Everything from the line containing "left wrist: (269, 503)" through the line containing "right wrist: (502, 351)" in the listing below should be copied exactly, and nothing more.

### INPUT

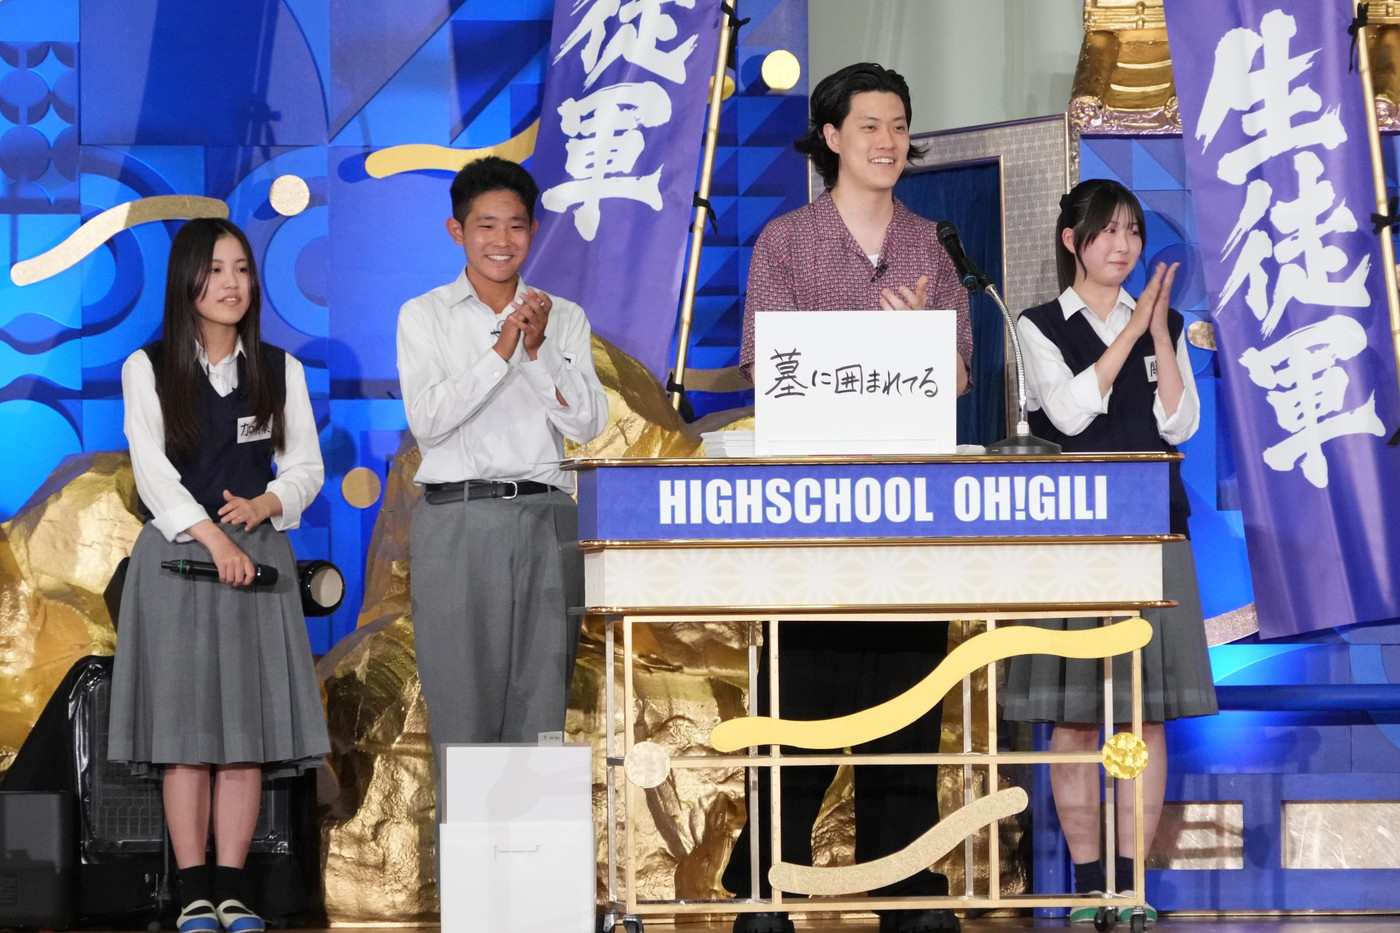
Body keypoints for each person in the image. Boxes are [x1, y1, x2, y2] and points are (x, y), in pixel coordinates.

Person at [728, 62, 972, 933]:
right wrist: (877, 344)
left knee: (909, 697)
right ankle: (767, 887)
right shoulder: (787, 242)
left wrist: (921, 345)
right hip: (815, 507)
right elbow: (767, 369)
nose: (888, 140)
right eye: (870, 125)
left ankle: (905, 887)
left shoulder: (931, 244)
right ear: (831, 136)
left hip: (907, 507)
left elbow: (956, 377)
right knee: (799, 700)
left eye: (899, 125)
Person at [1002, 178, 1218, 924]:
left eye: (1132, 231)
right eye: (1107, 231)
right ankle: (1088, 882)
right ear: (1073, 241)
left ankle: (1131, 887)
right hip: (1075, 539)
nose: (1123, 246)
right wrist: (1131, 333)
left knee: (1144, 718)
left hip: (1154, 530)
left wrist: (1158, 333)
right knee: (1076, 720)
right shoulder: (1037, 325)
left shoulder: (1167, 322)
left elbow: (1180, 425)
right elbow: (1067, 413)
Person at [108, 217, 329, 933]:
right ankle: (192, 893)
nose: (232, 284)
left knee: (244, 735)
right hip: (179, 561)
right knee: (186, 735)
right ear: (187, 282)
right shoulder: (147, 367)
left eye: (241, 269)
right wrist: (214, 538)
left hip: (257, 561)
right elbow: (153, 475)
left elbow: (306, 468)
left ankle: (232, 891)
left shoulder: (279, 368)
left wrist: (269, 503)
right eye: (215, 270)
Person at [395, 157, 608, 772]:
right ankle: (469, 839)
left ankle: (533, 837)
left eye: (516, 225)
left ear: (533, 231)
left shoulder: (563, 317)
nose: (502, 240)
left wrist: (537, 351)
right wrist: (502, 351)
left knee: (541, 708)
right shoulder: (424, 315)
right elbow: (429, 421)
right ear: (457, 231)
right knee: (461, 711)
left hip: (547, 517)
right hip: (458, 519)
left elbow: (587, 424)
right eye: (486, 225)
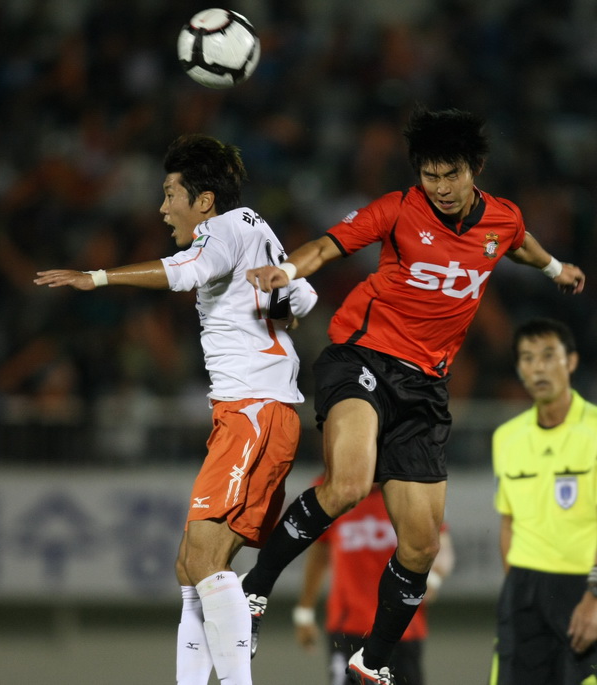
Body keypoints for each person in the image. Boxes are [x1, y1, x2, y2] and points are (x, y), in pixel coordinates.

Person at [241, 106, 586, 685]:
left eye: (451, 174)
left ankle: (372, 661)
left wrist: (554, 269)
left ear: (475, 170)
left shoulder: (501, 219)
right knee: (350, 485)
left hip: (426, 387)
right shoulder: (398, 209)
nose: (441, 187)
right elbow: (325, 247)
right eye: (430, 175)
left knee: (421, 547)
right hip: (362, 358)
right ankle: (254, 589)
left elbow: (519, 244)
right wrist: (287, 272)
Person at [34, 134, 318, 685]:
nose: (163, 209)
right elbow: (301, 299)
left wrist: (97, 277)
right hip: (254, 411)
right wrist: (276, 305)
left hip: (253, 411)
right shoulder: (256, 227)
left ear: (203, 200)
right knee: (190, 565)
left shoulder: (221, 229)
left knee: (205, 562)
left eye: (170, 195)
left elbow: (183, 271)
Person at [489, 318, 597, 685]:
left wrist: (595, 597)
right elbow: (508, 523)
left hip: (585, 590)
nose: (538, 367)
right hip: (524, 591)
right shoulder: (506, 437)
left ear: (572, 361)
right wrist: (515, 592)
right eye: (528, 358)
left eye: (549, 355)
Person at [293, 478, 455, 685]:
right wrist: (304, 612)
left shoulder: (412, 486)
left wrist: (433, 578)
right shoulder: (332, 483)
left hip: (402, 628)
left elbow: (441, 547)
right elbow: (319, 553)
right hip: (348, 626)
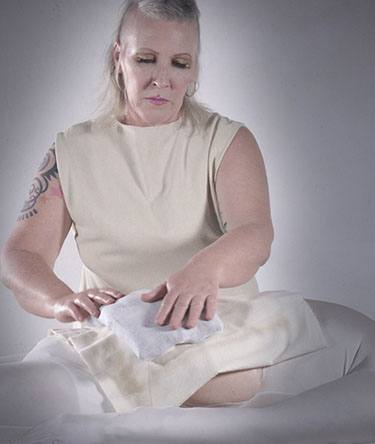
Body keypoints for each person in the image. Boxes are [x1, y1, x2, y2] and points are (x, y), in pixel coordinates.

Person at [0, 1, 374, 443]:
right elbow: (21, 255)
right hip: (117, 338)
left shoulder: (227, 140)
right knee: (22, 398)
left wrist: (203, 271)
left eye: (180, 63)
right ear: (118, 56)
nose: (163, 79)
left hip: (227, 328)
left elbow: (255, 231)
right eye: (146, 59)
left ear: (194, 70)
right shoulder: (71, 151)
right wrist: (60, 300)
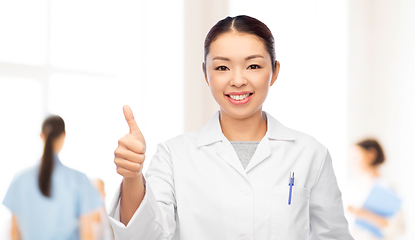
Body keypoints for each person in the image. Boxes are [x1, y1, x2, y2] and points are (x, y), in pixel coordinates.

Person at [108, 15, 353, 239]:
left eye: (253, 66)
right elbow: (144, 236)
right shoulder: (172, 156)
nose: (237, 80)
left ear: (274, 72)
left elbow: (334, 237)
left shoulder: (310, 153)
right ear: (206, 73)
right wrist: (132, 178)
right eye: (222, 67)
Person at [2, 115, 103, 240]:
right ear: (63, 136)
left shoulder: (19, 179)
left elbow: (14, 233)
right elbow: (87, 235)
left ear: (41, 136)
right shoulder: (79, 180)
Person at [346, 139, 405, 239]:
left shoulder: (386, 186)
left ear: (371, 154)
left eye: (357, 156)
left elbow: (399, 227)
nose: (353, 161)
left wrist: (365, 214)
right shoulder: (353, 184)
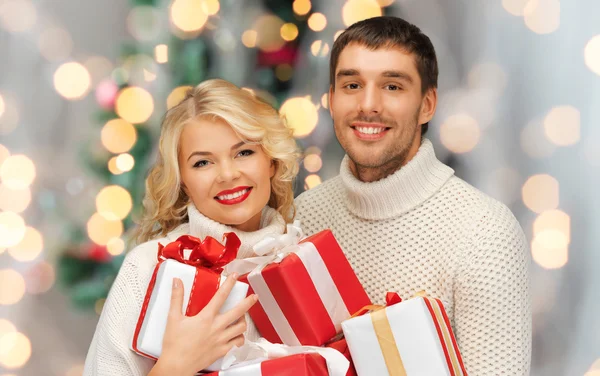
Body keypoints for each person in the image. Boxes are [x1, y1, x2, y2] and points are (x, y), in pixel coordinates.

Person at [295, 16, 531, 375]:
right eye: (352, 84)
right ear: (331, 99)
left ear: (427, 105)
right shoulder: (300, 218)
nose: (368, 104)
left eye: (392, 86)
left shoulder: (485, 233)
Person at [84, 79, 300, 376]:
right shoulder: (148, 266)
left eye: (244, 152)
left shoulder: (300, 259)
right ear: (182, 180)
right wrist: (175, 367)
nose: (227, 174)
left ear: (271, 161)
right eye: (202, 163)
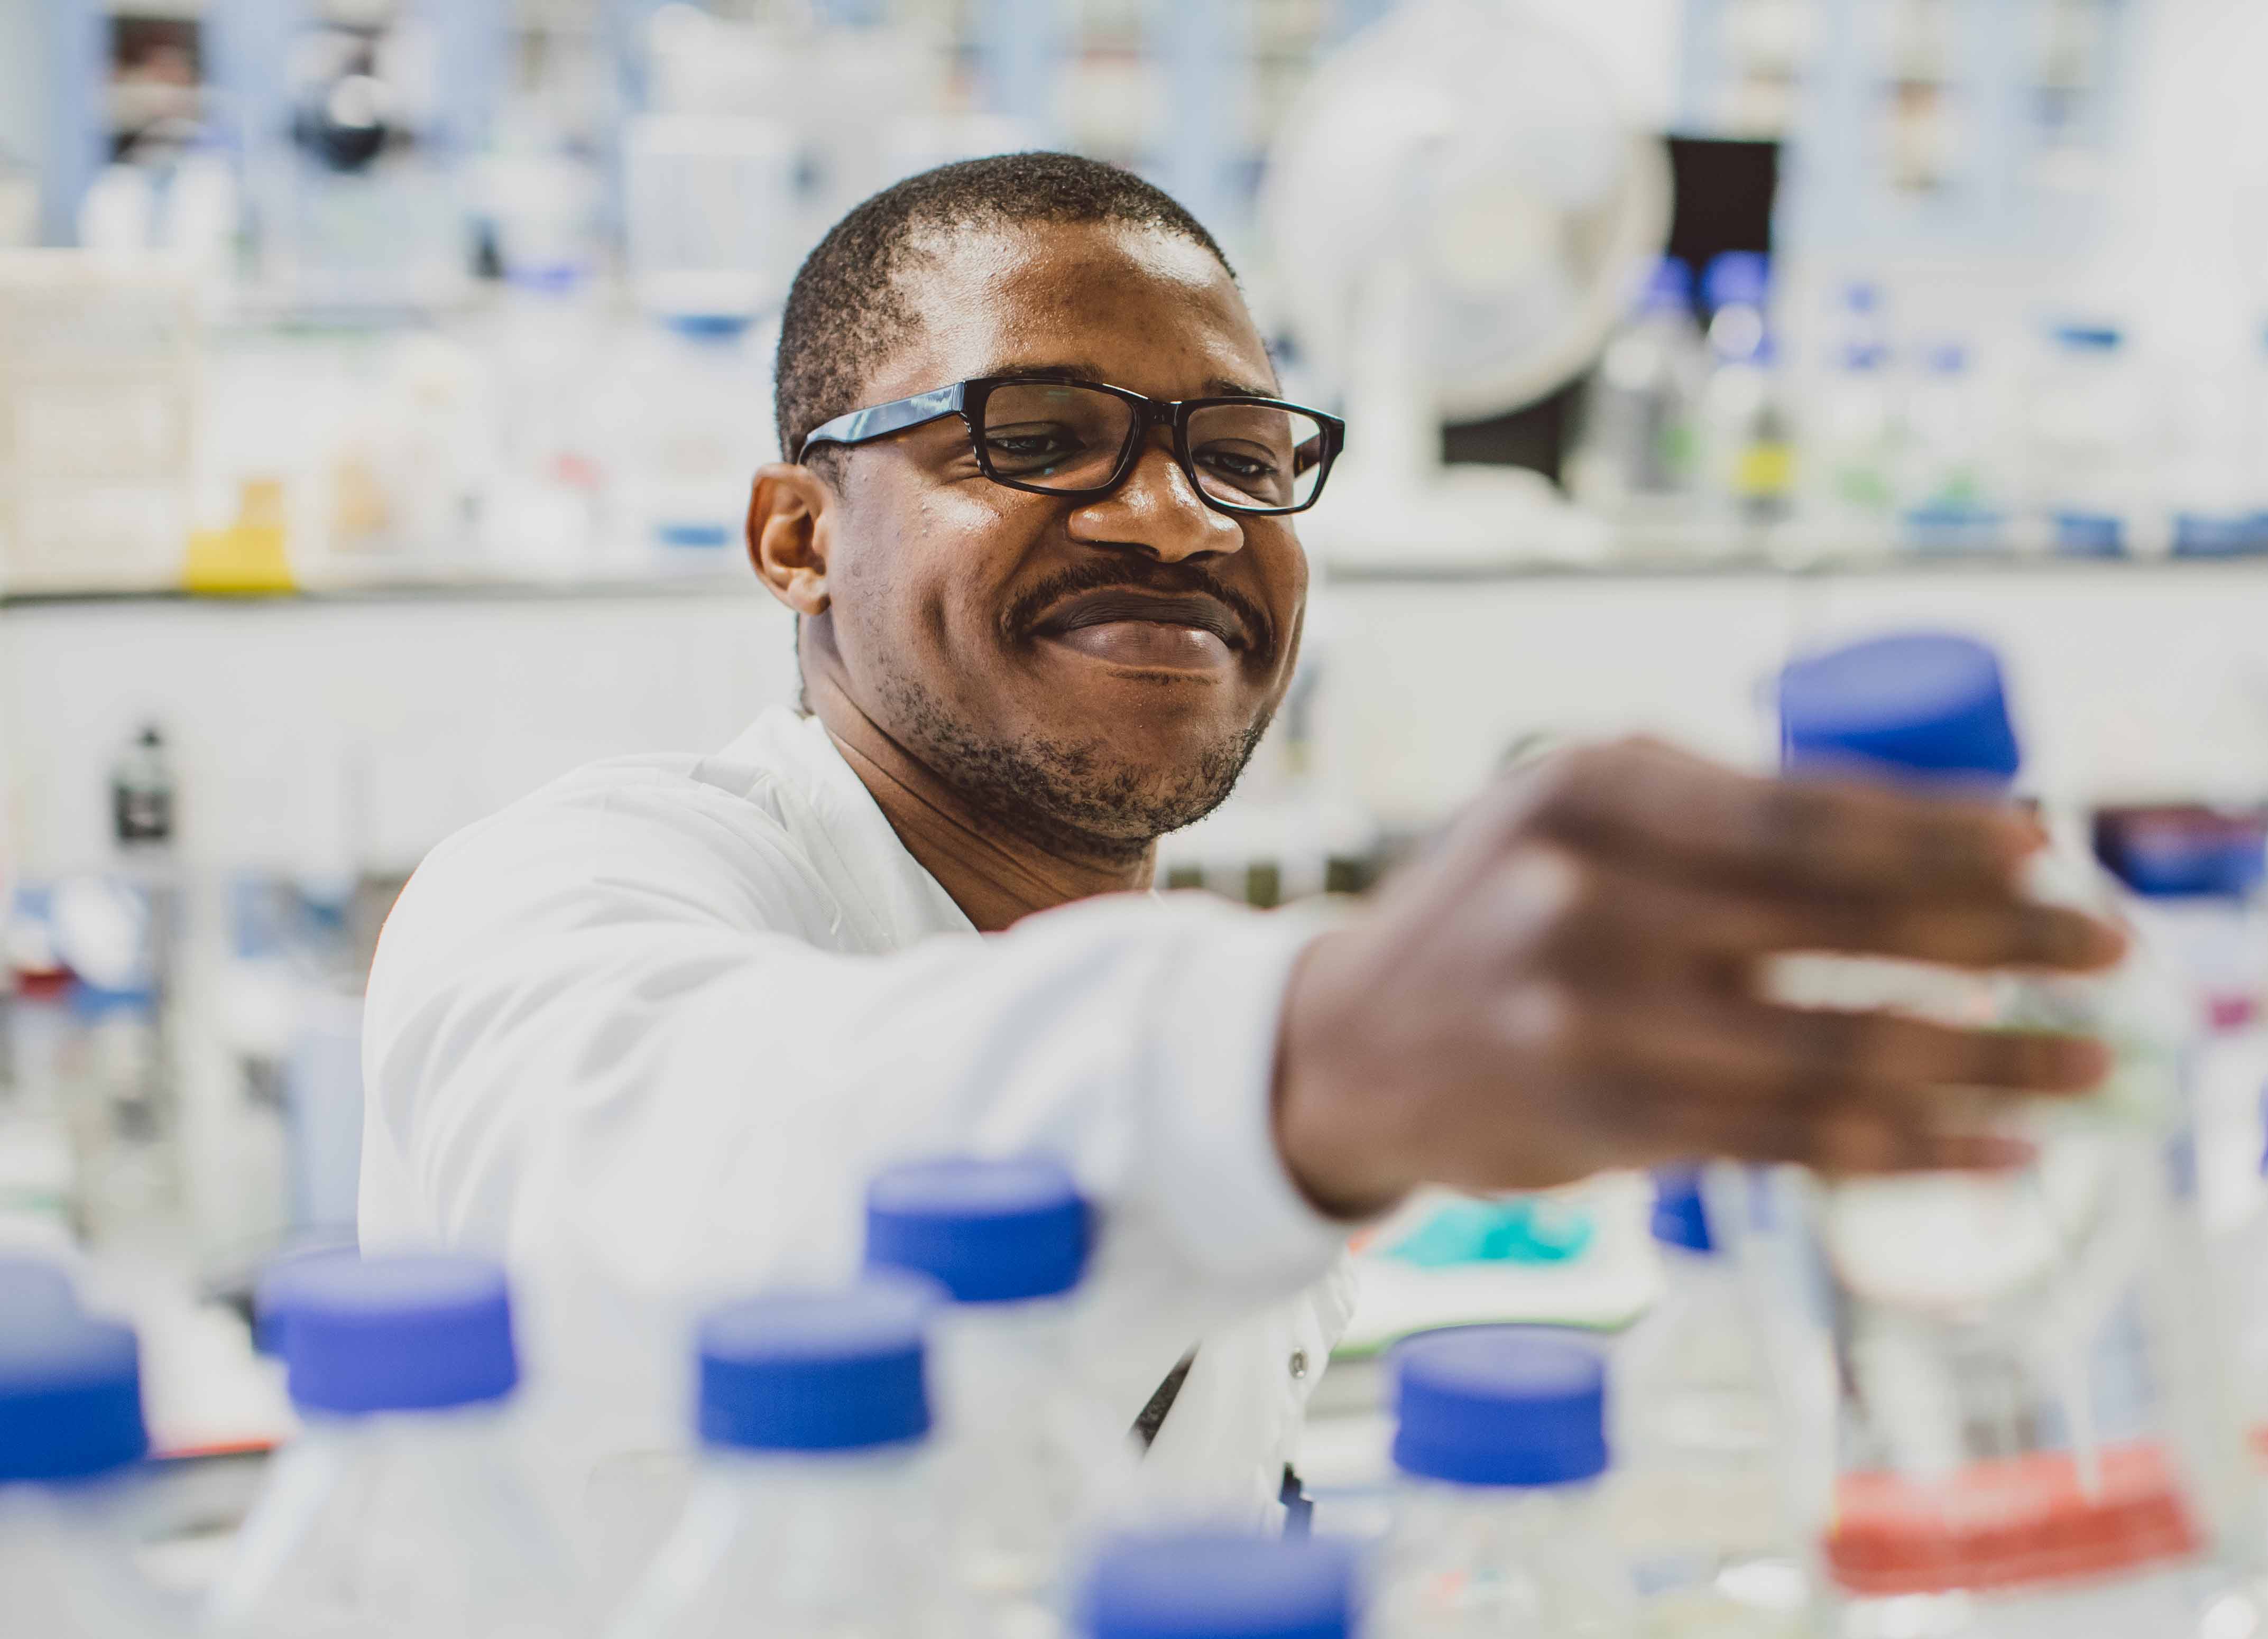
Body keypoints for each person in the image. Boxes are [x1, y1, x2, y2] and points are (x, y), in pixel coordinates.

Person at [359, 153, 2119, 1549]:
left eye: (1245, 453)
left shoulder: (1183, 1022)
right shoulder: (563, 897)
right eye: (1035, 438)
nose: (1177, 514)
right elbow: (699, 1187)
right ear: (796, 533)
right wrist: (1314, 1053)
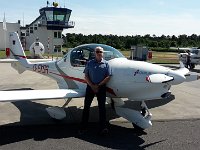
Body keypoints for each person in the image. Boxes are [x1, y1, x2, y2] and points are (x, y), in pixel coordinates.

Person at [79, 46, 112, 135]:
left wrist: (98, 85)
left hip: (101, 88)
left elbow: (108, 76)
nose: (99, 53)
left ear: (103, 53)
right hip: (90, 87)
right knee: (86, 107)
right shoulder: (90, 63)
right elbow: (86, 76)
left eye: (100, 51)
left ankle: (103, 127)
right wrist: (92, 85)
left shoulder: (106, 64)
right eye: (97, 51)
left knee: (102, 108)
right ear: (94, 53)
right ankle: (83, 127)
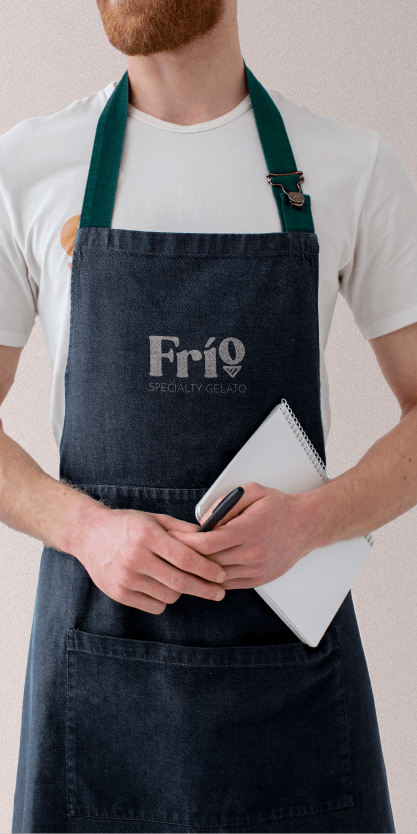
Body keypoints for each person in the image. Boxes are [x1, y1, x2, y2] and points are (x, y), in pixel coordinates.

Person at [1, 0, 416, 831]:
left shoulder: (348, 167)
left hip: (288, 678)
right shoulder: (27, 167)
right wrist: (85, 530)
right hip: (98, 674)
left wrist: (314, 519)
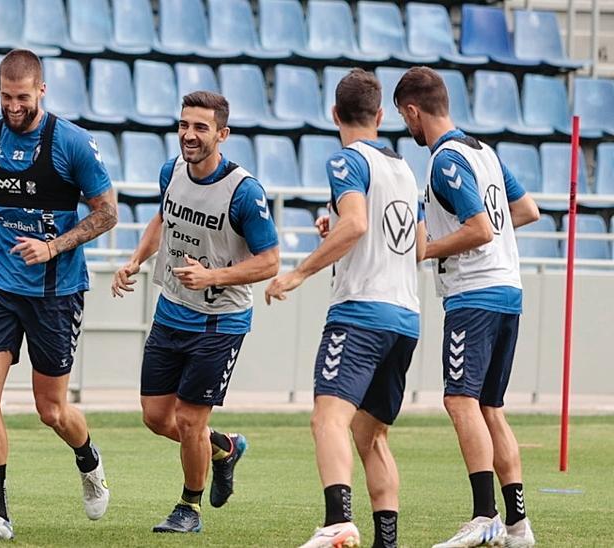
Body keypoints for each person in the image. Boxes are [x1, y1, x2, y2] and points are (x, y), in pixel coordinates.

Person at [0, 48, 116, 541]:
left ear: (41, 91)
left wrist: (52, 245)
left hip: (57, 290)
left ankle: (88, 458)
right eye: (6, 97)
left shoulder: (72, 143)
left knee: (50, 409)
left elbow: (107, 213)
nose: (14, 107)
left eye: (22, 98)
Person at [265, 69, 426, 548]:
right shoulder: (402, 167)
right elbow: (415, 246)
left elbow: (355, 224)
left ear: (334, 115)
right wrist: (335, 224)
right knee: (371, 436)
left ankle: (338, 521)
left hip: (360, 312)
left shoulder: (345, 162)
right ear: (379, 116)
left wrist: (298, 272)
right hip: (405, 317)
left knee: (327, 419)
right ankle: (387, 541)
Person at [111, 91, 277, 535]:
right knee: (156, 417)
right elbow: (161, 220)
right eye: (185, 124)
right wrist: (136, 260)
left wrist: (213, 278)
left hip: (219, 322)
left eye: (201, 127)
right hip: (171, 312)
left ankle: (189, 507)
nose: (189, 134)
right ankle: (224, 447)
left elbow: (270, 261)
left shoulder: (244, 193)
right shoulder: (171, 171)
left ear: (222, 134)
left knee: (188, 420)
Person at [392, 67, 539, 548]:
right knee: (490, 407)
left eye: (404, 117)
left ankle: (484, 517)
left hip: (474, 294)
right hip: (508, 289)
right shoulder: (485, 152)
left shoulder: (445, 160)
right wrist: (487, 243)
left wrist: (428, 249)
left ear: (413, 111)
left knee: (460, 400)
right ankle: (518, 527)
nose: (406, 127)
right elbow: (525, 210)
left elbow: (479, 228)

######

* **EXERCISE RESPONSE**
left wrist: (269, 503)
right eye: (215, 270)
Person at [395, 157, 608, 772]:
right ankle: (469, 839)
left ankle: (533, 837)
left eye: (516, 225)
left ear: (533, 231)
left shoulder: (563, 317)
nose: (502, 240)
left wrist: (537, 351)
right wrist: (502, 351)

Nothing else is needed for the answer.